Cette journée marque l'apogée du mouvement provoqué par M. Buisson. M. Zélim Perret, député au conseil national, présida la réunion: il déclara de nouveau «que les libéraux n'entendaient point constituer une secte, une Église nouvelle et séparatiste, mais que, jusqu'au moment définitif de la séparation. ils resteraient membres actifs et vivants de l'Église nationale, à laquelle ils se rattachaient exactement au même titre que leurs coreligionnaires orthodoxes.» (Discours prononcés à l’ouverture des réunions du christianisme libéral, au temple national de La Chaux-de-Fonds, le 5 décembre 1869. — Genève et Paris.) Puis il présenta M. Félix Pécaut à l'assemblée. De tous les conférenciers qu'avait fait venir M. Buisson, c'était M. Pécaut qui avait fait le plus d'impression, non pas qu'il fût moins absolu dans ses attaques contre les doctrines évangéliques, mais il avait exposé ses opinions avec un sérieux, avec une piété qui lui avaient valu bien des sympathies, chez ceux-là mêmes qui repoussaient ses conclusions; il n'avait jamais eu ce ton persifleur et profane qui avait compromis dès l'abord tel de ses prédécesseurs étrangers. Il parla avec un accent de conviction profonde à cet auditoire qu'il connaissait bien peu encore: «C'est par religion que vous secouez la servitude dogmatique. Souvenez-vous que votre tentative a des précédents; en Allemagne, de nos jours même, des mouvements analogues au notre ont réuni un nombre considérable d'adhérents et d'adhérents éclairés, sans que la suite semble avoir répondu aux débuts. À quoi tient cet échec? Est-ce à la réaction politique de 1849?
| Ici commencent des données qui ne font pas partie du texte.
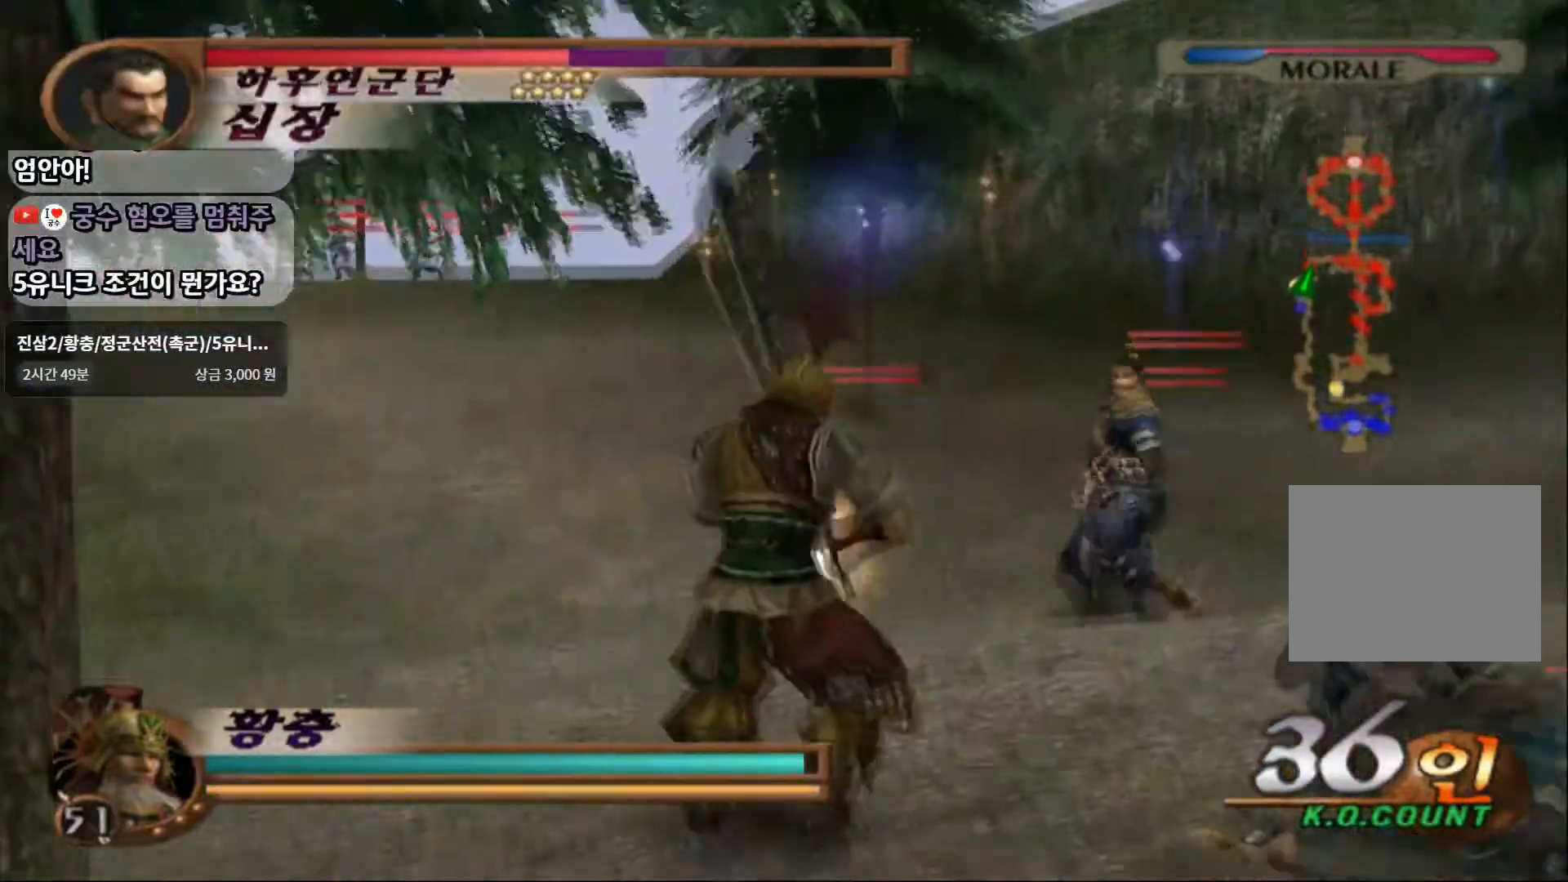
{"buttons": ["L1"], "left_stick": "down", "right_stick": "center", "events": [[117, "left_stick", "down"]]}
Ne serait-ce pas aussi que, dans l'ensemble, ces tentatives ont manqué d'un souffle religieux véhément? Persuadons-nous que l'on ne fait pas de la religion sans religion, pas de société religieuse sans des hommes religieux, pénétrés du Dieu vivant, agissant, présent.»

Ces paroles si impressives furent suivies des allocutions des deux chefs du parti réformiste de la Suisse allemande, MM. Lang, de Meilen (Zurich), et Bitzius, de Douanne (Berne): le premier annonça que soixante-dix paroisses zürichoises avaient embrassé avec joie les principes du libéralisme: il compara la Chaux-de-Fonds à la ville bâtie sur une montagne, tandis que la plaine est encore plongée dans le brouillard d'une orthodoxie stérile. Puis M. Gougnard. professeur de théologie à Genève, monta en chaire en robe et rabat et prêcha sur le texte favori des libéraux, bien qu'emprunté à saint Paul: «Là où est l'esprit du Seigneur, là, est la liberté» (2 Cor. III, 17).

(Le synode, tout en sachant que M. Cougnard avait agi en son nom personnel et n'avait pas de mandat officiel, adressa une lettre au consistoire de Genève, pour lui exprimer «la douleur profonde qu'il avait éprouvée à voir un membre du clergé genevois prêter son ministère à l'inauguration du culte libéral et donner à cette attaque, dirigée contre une Église qui repose sur la même base que celle à laquelle il appartient lui-même, la consécration de son caractère de ministre de Jésus-Christ et de membre du clergé national de Genève.» Le consistoire fut sans doute assez embarrassé de répondre: «Vos regrets sont les nôtres, dit-il. Il a pu se produire dans le sein de notre clergé quelques dissidences assez prononcées pour que l'Église de Genève soit la première à les déplorer; il peut s'y trouver quelques hommes qui se sont momentanément écartés des principes essentiels du christianisme et qu'elle ne désespère pas cependant de ramener à elle. Mais l'Église est demeurée la même, elle est toujours l'Église de nos pères. La Bible est aujourd'hui, comme aux temps de la réformation, la seule autorité sur laquelle elle repose...» (Journal religieux, 1870, p. 53).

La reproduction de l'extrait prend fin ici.